_Task_. Copy out these lines with "centimetres" replaced by "centimeters" and everything else left unchanged. Leave out the pictures.

::::::::::

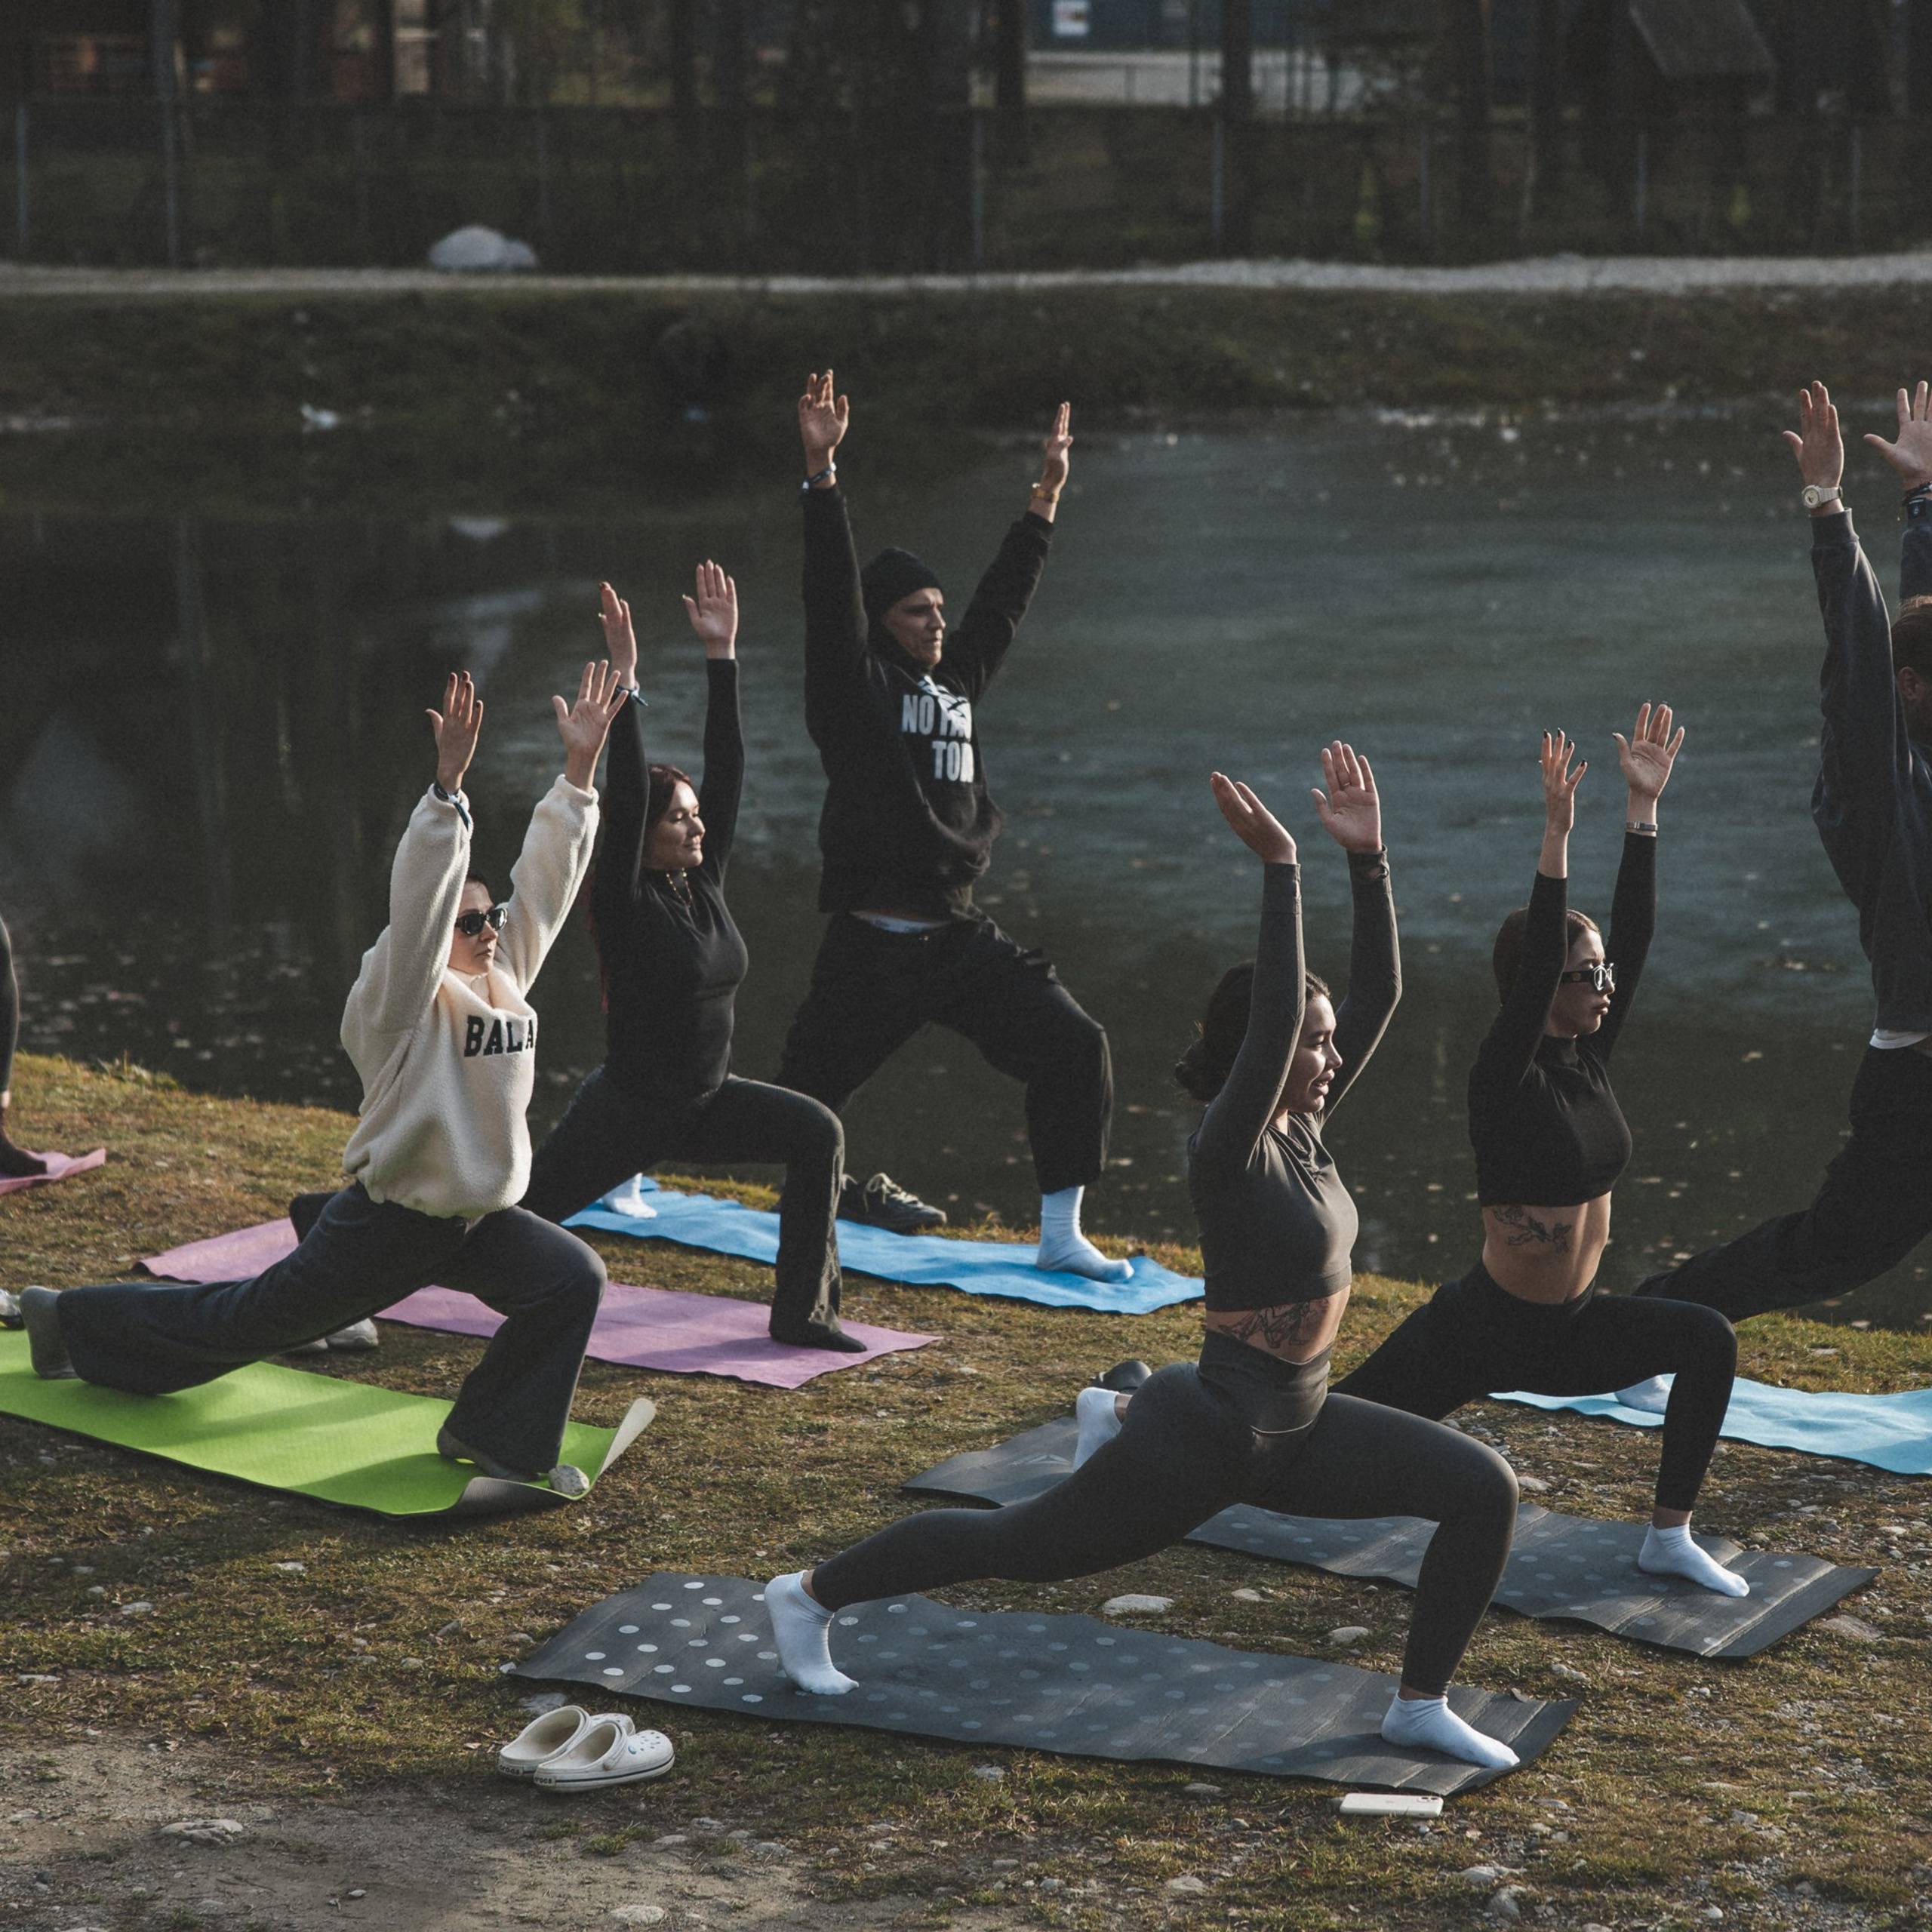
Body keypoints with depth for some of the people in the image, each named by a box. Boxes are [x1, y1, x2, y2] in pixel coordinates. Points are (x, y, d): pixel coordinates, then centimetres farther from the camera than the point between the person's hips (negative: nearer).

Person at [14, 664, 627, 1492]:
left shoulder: (506, 979, 1)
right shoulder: (403, 997, -18)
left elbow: (546, 879, 0)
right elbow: (418, 900, -34)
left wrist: (578, 770, -9)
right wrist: (448, 786, -44)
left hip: (477, 1221, 6)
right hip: (385, 1225, -6)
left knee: (571, 1280, -18)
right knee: (250, 1318, 10)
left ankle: (495, 1437, -3)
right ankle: (68, 1316, 33)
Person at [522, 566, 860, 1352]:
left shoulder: (703, 883, -2)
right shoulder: (624, 902, -18)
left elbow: (726, 772, -5)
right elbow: (626, 798, -32)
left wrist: (722, 659, -9)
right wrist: (625, 682, -36)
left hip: (703, 1102, 6)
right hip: (625, 1109, -6)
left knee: (817, 1134, -15)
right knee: (517, 1212, 10)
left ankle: (803, 1312, -8)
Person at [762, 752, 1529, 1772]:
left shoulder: (1302, 1129, 1)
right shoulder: (1228, 1154, -21)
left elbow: (1379, 994, 0)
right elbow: (1270, 1016, -37)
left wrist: (1366, 858, -7)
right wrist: (1277, 868, -39)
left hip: (1292, 1429, 8)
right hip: (1207, 1437, -8)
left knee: (1484, 1489, -5)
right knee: (1016, 1547, 9)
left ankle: (1420, 1705, 16)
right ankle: (809, 1595, 30)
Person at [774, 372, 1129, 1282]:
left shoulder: (957, 682, 13)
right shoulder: (853, 687, -5)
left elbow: (1004, 599, 22)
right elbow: (832, 587, -17)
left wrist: (1047, 495, 23)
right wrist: (822, 471, -26)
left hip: (958, 934, 6)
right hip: (869, 947, -6)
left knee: (1074, 1047, -8)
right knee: (812, 1082, 4)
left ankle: (1060, 1232, 0)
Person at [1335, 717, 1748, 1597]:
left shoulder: (1588, 1058, -2)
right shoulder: (1504, 1080, -20)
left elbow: (1634, 935, -6)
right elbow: (1533, 967, -37)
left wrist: (1644, 809, -11)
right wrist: (1556, 837, -42)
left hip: (1571, 1330, 7)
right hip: (1480, 1333, -7)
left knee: (1708, 1340, -11)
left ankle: (1668, 1538, -2)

::::::::::

_Output below_.
Body keypoints with depth for some of the people in the image, each named by a box. Boxes are [x1, y1, x2, y2] in pixel coordinates. Points are (x, y, d): pixel coordinates, then centimeters farther from the camera than the point between the person's hips (negative: nearer).

Person at [14, 664, 627, 1492]:
left shoulder: (506, 979, 1)
right shoulder: (403, 997, -18)
left elbow: (546, 879, 0)
right elbow: (418, 900, -34)
left wrist: (578, 770, -9)
right wrist: (448, 786, -44)
left hip: (477, 1221, 6)
right hip: (385, 1225, -6)
left knee: (571, 1280, -18)
right knee: (250, 1318, 10)
left ankle: (495, 1437, -3)
right ankle: (68, 1316, 33)
Person at [522, 566, 860, 1352]:
left shoulder: (703, 883, -2)
right shoulder: (624, 902, -18)
left elbow: (726, 772, -5)
right elbow: (626, 798, -32)
left wrist: (722, 659, -9)
right wrist: (625, 682, -36)
left hip: (703, 1102, 6)
right hip: (625, 1109, -6)
left knee: (817, 1134, -15)
right knee: (517, 1212, 10)
left ankle: (803, 1312, -8)
Person at [762, 752, 1529, 1772]:
left shoulder: (1302, 1129, 1)
right shoulder: (1228, 1154, -21)
left elbow: (1379, 994, 0)
right elbow: (1270, 1016, -37)
left wrist: (1366, 858, -7)
right wrist: (1277, 868, -39)
left hip: (1292, 1429, 8)
right hip: (1207, 1437, -8)
left knee: (1484, 1489, -5)
right knee: (1016, 1547, 9)
left ankle: (1420, 1705, 16)
right ankle: (809, 1595, 30)
Person at [774, 372, 1129, 1282]:
left shoulder: (957, 682, 13)
right shoulder: (853, 687, -5)
left elbow: (1004, 599, 22)
right elbow: (832, 587, -17)
left wrist: (1047, 495, 23)
right wrist: (822, 471, -26)
left hip: (958, 934, 6)
right hip: (869, 947, -6)
left knee: (1074, 1047, -8)
right knee: (812, 1082, 4)
left ankle: (1060, 1232, 0)
Person at [1335, 717, 1748, 1597]:
left shoulder: (1588, 1058, -2)
right shoulder: (1504, 1080, -20)
left elbow: (1634, 935, -6)
right elbow: (1533, 967, -37)
left wrist: (1644, 809, -11)
right wrist: (1556, 837, -42)
left hip: (1571, 1330, 7)
right hip: (1480, 1333, -7)
left knee: (1708, 1340, -11)
left ankle: (1668, 1538, -2)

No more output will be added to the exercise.